The inhomogeneous terms on the RHS of (31) can be evaluated using expressions for ${\eta }_1$, $u_1$, and ${\mathbf{w}}_{\mathbf{0}}$. Each of these quantities are finite linear combinations of $2\pi$-periodic sinusoids. As a result, the inhomogeneous terms can be rewritten as a finite Fourier series, and (31) becomes

$$\begin{array}{c}\hfill \left({\mathcal{L}}_{0,{\mu }_0}-{\lambda }_0\right){\mathbf{w}}_{\mathbf{1}}=\sum _{j=n-1}^{m+1}{\mathbf{T}}_{\mathbf{1},\mathbf{j}}{e}^{\mathit{ijx}},\end{array}$$

(33)

where ${\mathbf{T}}_{\mathbf{1},\mathbf{j}}$ depend on ${\mu }_0$, $\alpha$, and ${\gamma }_0$; see the file in Data Availability Statement for details.

Remark 6.

Since $m-n=2$, the index $j\in \{n-1,n,1+n,m,m+1\}$. When evaluating the inhomogeneous terms, one finds vector multiples of exp$\left(i\right(1+n\left)x\right)$ and exp$\left(i\right(m-1\left)x\right)$. These vectors are combined to give ${\mathbf{T}}_{\mathbf{1},\mathbf{1}+\mathbf{n}}$.

For (33) to have a solution ${\mathbf{w}}_{\mathbf{1}}$, the inhomogeneous terms must be orthogonal (in the L${}_{\mathrm{per}}^2(-\pi ,\pi )\times {\mathrm{L}}_{\mathrm{per}}^2(-\pi ,\pi )$ sense) to the nullspace of the hermitian adjoint of ${\mathcal{L}}_{0,{\mu }_0}-{\lambda }_0$ by the Fredholm alternative. The hermitian adjoint of ${\mathcal{L}}_{0,{\mu }_0}-{\lambda }_0$ is

$$\begin{array}{c}\hfill {\left({\mathcal{L}}_{0,{\mu }_0}-{\lambda }_0\right)}^{†}=\left(\begin{array}{cc}-\alpha c_0(i{\mu }_0+{\partial }_x)-\overline{{\lambda }_0}& itanh\left(\alpha ({\mu }_0+D)\right)\\ \alpha (i{\mu }_0+{\partial }_x)& -\alpha c_0(i{\mu }_0+{\partial }_x)-\overline{{\lambda }_0}\end{array}\right),\end{array}$$

(34)

## [Exercise data]
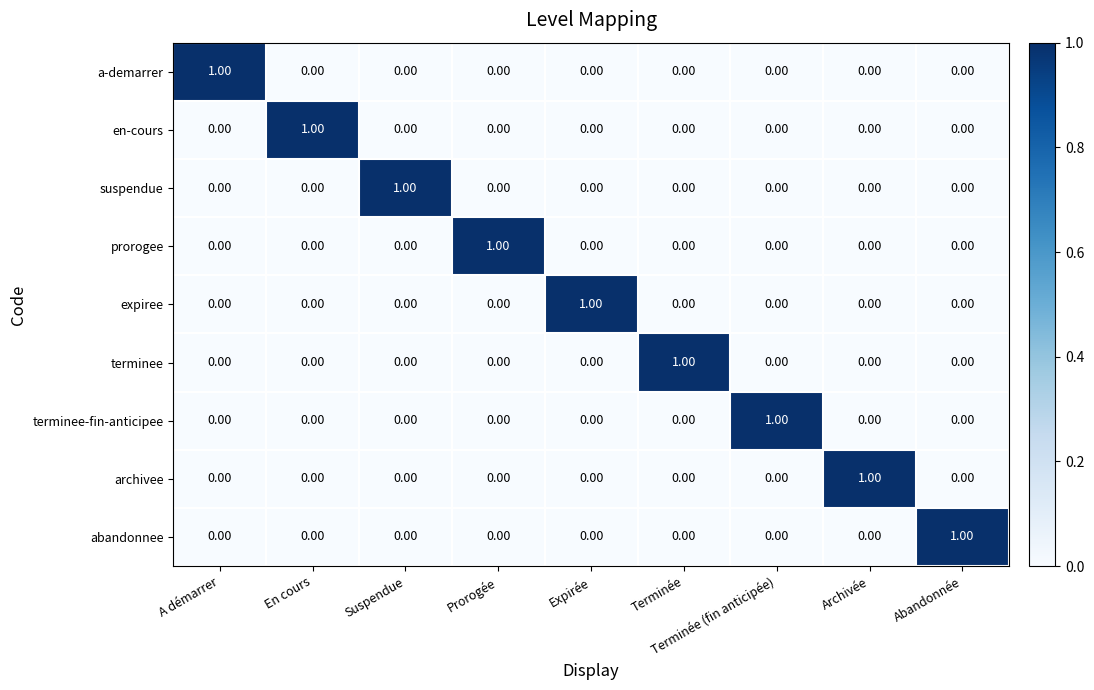

At how many categories does at least one series exceed 0?

9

## [Your objective]
Pick up the text on the solvability condition from the Fredholm alternative after its last line and continue it.

## [Written response]
where overbars denote complex conjugation. Its nullspace is

$$\begin{array}{c}\hfill \mathrm{Null}\left[{\left({\mathcal{L}}_{0,{\mu }_0}-{\lambda }_0\right)}^{†}\right]=\mathrm{Span}\left[\left(\begin{array}{c}1\\ \frac{\alpha ({\mu }_0+n)}{{\omega }_{\alpha }({\mu }_0+n)}\end{array}\right)e^{inx},\left(\begin{array}{c}1\\ -\frac{\alpha ({\mu }_0+m)}{{\omega }_{\alpha }({\mu }_0+m)}\end{array}\right)e^{imx}\right].\end{array}$$

(35)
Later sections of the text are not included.